International ratings agency, Fitch has downgraded Suriname’s Long-Term Foreign Currency Issuer Default Rating (IDR) to ‘RD’ (Restricted Default) from ‘C’.

In addition, Suriname’s Short-Term Foreign Currency IDR is affirmed at ‘C’. The two issue ratings on Suriname’s US$550 million notes, due 2026 and US$125 million notes, due 2023 on which the government has defaulted were downgraded to ‘D’ from ‘C’ and then withdrawn for the following reason: Bankruptcy of the rated entity, debt restructuring or issue/tranche default.

The downgrade of Suriname’s IDR to ‘RD’ reflects the non-payment of US$49.8 million of rescheduled external debt service on Suriname’s 2023 and 2026 notes due March 31. This marks an event of default under Fitch’s criteria with respect to the sovereign’s IDR as well as the issue ratings of the affected securities.

Another US$25.4 million semiannual interest payment is due April 26 on the Suriname 2026 notes.

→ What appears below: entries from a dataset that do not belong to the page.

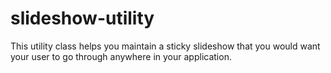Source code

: # slideshow-utility
This utility class helps you maintain a sticky slideshow that you would want your user to go through anywhere in your application. 
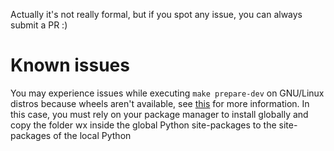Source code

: Actually it's not really formal, but if you spot any issue, 
you can always submit a PR :)
# Known issues
You may experience issues while executing `make prepare-dev` on GNU/Linux distros 
because wheels aren't available, see [this](https://wxpython.org/pages/downloads/) for 
more information. In this case, you must rely on your package manager to install globally
and copy the folder wx inside the global Python site-packages to the site-packages of the
local Python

The government of Suriname continues to negotiate with creditors for a comprehensive restructuring of its external bonds.

Suriname seeking IMF help

The national authorities are concurrently pursuing a funded International Monetary Fund (IMF) program, but did not reach an agreement in time to trigger an extension of the debt service payment date by one month, as set out in the second consent solicitation terms agreed in December 2020.

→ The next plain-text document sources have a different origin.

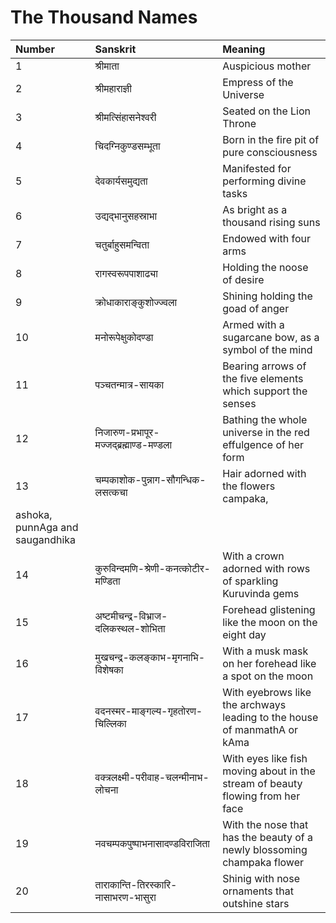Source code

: # The Thousand Names

| Number | Sanskrit | Meaning |
| :--- | :--- | :--- |
| 1 | श्रीमाता | Auspicious mother |
| 2 | श्रीमहाराज्ञी | Empress of the Universe | 
| 3 | श्रीमत्सिंहासनेश्वरी | Seated on the Lion Throne | 
| 4 | चिदग्निकुण्डसम्भूता | Born in the fire pit of pure consciousness | 
| 5 | देवकार्यसमुद्यता | Manifested for performing divine tasks | 
| 6 | उद्यद्भानुसहस्राभा | As bright as a thousand rising suns | 
| 7 | चतुर्बाहुसमन्विता | Endowed with four arms | 
| 8 | रागस्वरूपपाशाढ्या | Holding the noose of desire | 
| 9 | क्रोधाकाराङ्कुशोज्ज्वला | Shining holding the goad of anger | 
| 10 | मनोरूपेक्षुकोदण्डा | Armed with a sugarcane bow, as a symbol of the mind | 
| 11 | पञ्चतन्मात्र-सायका | Bearing arrows of the five elements which support the senses | 
| 12 | निजारुण-प्रभापूर-मज्जद्ब्रह्माण्ड-मण्डला | Bathing the whole universe in the red effulgence of her form | 
| 13 | चम्पकाशोक-पुन्नाग-सौगन्धिक-लसत्कचा | Hair adorned with the flowers campaka,
     ashoka, punnAga and saugandhika | 
| 14 | कुरुविन्दमणि-श्रेणी-कनत्कोटीर-मण्डिता | With a crown adorned with rows of sparkling Kuruvinda gems | 
| 15 | अष्टमीचन्द्र-विभ्राज-दलिकस्थल-शोभिता | Forehead glistening like the moon on the eight day | 
| 16 | मुखचन्द्र-कलङ्काभ-मृगनाभि-विशेषका | With a musk mask on her forehead like a spot on the moon | 
| 17 | वदनस्मर-माङ्गल्य-गृहतोरण-चिल्लिका | With eyebrows like the archways leading to the house of manmathA or kAma | 
| 18 | वक्त्रलक्ष्मी-परीवाह-चलन्मीनाभ-लोचना | With eyes like fish moving about in the stream of beauty flowing from her face | 
| 19 | नवचम्पकपुष्पाभनासादण्डविराजिता | With the nose that has the beauty of a newly blossoming champaka flower | 
| 20 | ताराकान्ति-तिरस्कारि-नासाभरण-भासुरा | Shinig with nose ornaments that outshine stars |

In response to the government of Suriname’s consent solicitation issued March 17, the third since June 2020, note holders highlighted concerns that have limited negotiation progress, and on March 31, the government of Suriname extended the consent solicitation response deadline to April 8.

As a consent solicitation would result in a further standstill of debt service amid the broader debt restructuring process rather than normalize payments to bondholders, Fitch expects the Long-Term Foreign Currency IDR to remain at ‘RD’ even if creditors agree to it.

Should Suriname reach an agreement with note holders resulting in a comprehensive bond restructuring that supports Suriname’s near-term payment capacity, this would constitute a “distressed debt exchange” under Fitch’s Sovereign Rating Criteria.

If this happens it would result in the upgrade of the sovereign’s ratings out of ‘RD’ to a level consistent with its credit fundamentals on a forward-looking basis.